For this kind of hunting I know of no better place in America than New England, and no better town in which to begin than the sleepy old village of Concord, twenty miles northwest of Boston. On the occasion of a recent visit, we walked out Monument Street and made our first stop at a point in the road immediately opposite the "Old Manse." A party of school-children were just entering. Had we been looking at the grove on the hillside, at the opposite end of the town, where Hawthorne used to walk to and fro, composing the "Tanglewood Tales," we might have supposed they had come to catch a few echoes of the famous story-teller's voice, and I should have made a photograph with the children in it. But here they did not seem so appropriate, and we waited until they had gone. When all was quiet again, it did not require a very vigorous imagination to look down the vista of black-ash trees seen between the "two tall gate-posts of rough-hewn stone," and fancy a man and woman walking arm in arm down the avenue toward the weather-stained old parsonage, its dark sides scarcely visible beneath the shadows of the overarching trees. The man is of medium height, broad-shouldered, and walks with a vigorous stride, suggesting the bodily activity of a young athlete. His hair is dark, framing with wavy curves a forehead both high and broad. Heavy eyebrows overhang a pair of dark blue eyes, that seem to flash with wondrous expressiveness, as he bends slightly to speak to the little woman at his side. His voice is low and deep, and she responds to what he is saying with an upward glance of her soft gray eyes and a happy smile that clearly suggest the sunshine which she is destined to throw into his life.

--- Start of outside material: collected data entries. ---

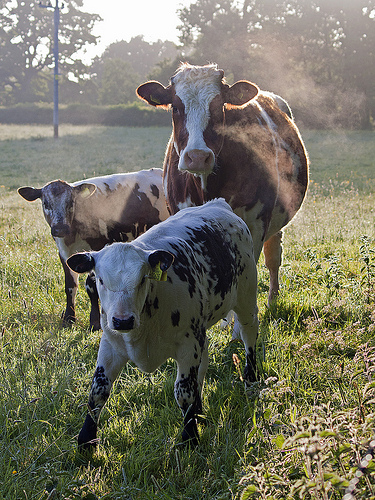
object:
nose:
[177, 151, 221, 174]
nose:
[52, 217, 69, 235]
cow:
[128, 60, 312, 317]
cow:
[13, 165, 177, 333]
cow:
[60, 198, 277, 460]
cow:
[133, 52, 310, 245]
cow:
[14, 163, 171, 336]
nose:
[102, 310, 136, 337]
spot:
[169, 308, 181, 328]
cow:
[65, 195, 263, 500]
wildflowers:
[318, 406, 348, 452]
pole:
[46, 1, 64, 140]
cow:
[16, 167, 170, 334]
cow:
[136, 63, 312, 314]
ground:
[252, 122, 278, 147]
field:
[1, 125, 373, 498]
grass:
[3, 122, 373, 498]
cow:
[134, 55, 315, 320]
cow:
[17, 160, 171, 331]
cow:
[58, 194, 277, 453]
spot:
[190, 217, 243, 303]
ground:
[246, 79, 274, 106]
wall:
[0, 104, 165, 127]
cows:
[133, 55, 312, 325]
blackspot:
[168, 310, 183, 327]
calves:
[62, 197, 257, 460]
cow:
[11, 164, 169, 341]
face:
[37, 179, 83, 243]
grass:
[289, 251, 357, 341]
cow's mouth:
[174, 161, 216, 177]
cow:
[64, 197, 259, 462]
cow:
[135, 60, 310, 302]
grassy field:
[1, 123, 373, 497]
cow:
[135, 59, 311, 309]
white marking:
[174, 62, 214, 149]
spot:
[191, 351, 199, 361]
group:
[15, 59, 312, 453]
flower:
[9, 468, 20, 475]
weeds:
[281, 286, 304, 346]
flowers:
[224, 351, 262, 387]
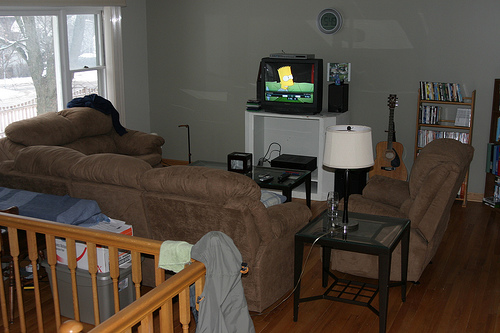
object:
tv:
[255, 57, 321, 114]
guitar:
[368, 93, 408, 184]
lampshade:
[321, 125, 375, 173]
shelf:
[416, 78, 471, 208]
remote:
[257, 172, 273, 182]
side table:
[185, 159, 315, 212]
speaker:
[327, 83, 349, 114]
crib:
[0, 208, 230, 333]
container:
[41, 238, 141, 324]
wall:
[127, 0, 498, 188]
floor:
[227, 197, 497, 333]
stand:
[292, 208, 411, 333]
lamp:
[319, 124, 376, 236]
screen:
[0, 11, 111, 142]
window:
[0, 4, 114, 140]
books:
[421, 80, 424, 100]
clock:
[317, 4, 342, 34]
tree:
[0, 12, 60, 116]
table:
[183, 158, 312, 211]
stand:
[243, 112, 338, 194]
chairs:
[0, 145, 313, 315]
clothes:
[67, 94, 128, 136]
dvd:
[227, 152, 253, 179]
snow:
[0, 74, 110, 141]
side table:
[292, 207, 413, 333]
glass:
[299, 209, 410, 249]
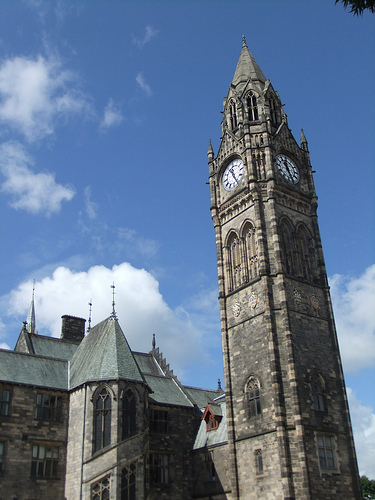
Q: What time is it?
A: Afternoon.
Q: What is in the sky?
A: Clouds.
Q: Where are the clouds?
A: In the sky.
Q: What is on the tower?
A: A clock.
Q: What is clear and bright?
A: The sky.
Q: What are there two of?
A: Clock faces.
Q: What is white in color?
A: Face of the clock.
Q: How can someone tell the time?
A: Clocks.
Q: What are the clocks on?
A: Tower.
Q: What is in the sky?
A: Clouds.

Thus Nathaniel Hawthorne and Sophia Peabody, his bride, on a day in July, 1842, passed into the gloomy old house where they were to begin their honeymoon. I say "begin" because it was not like the ordinary honeymoon that ends abruptly on the day the husband first proposes to go alone on a fishing excursion. Nor was it like that of a certain "colored lady" whom I once knew. On the day following the wedding she left William to attend to his usual duties in the stable and the garden while she started on a two weeks' "honeymoon" trip to her old Virginia home, explaining afterward that she "couldn't afford to take dat fool niggah along, noway."

The Hawthorne honeymoon was one of that rare kind which begins with the wedding bells and has no ending. They were married lovers all their days. Hawthorne had seen enough of solitariness in his bachelorhood to appreciate the rare companionship of his gifted wife, and he wanted nothing more. The dingy old parsonage was a Paradise to them and the new Adam and Eve invited no intrusions into their Eden. Some of their friends came occasionally, it is true, but Hawthorne records that during the next winter the snow in the old avenue was marked by no footsteps save his own for weeks at a time. And his loving wife, though she had come from the midst of a large circle of friends, found only happiness in sharing this solitude.

During the three years in which Hawthorne lived in this "Old Manse," he seldom walked through the village, was known to but few of his neighbors, never went to the town-meeting, and not often to church, though he lived in a house that had been built by a minister and occupied by ministers so long that "it was awful to reflect how many sermons must have been written there."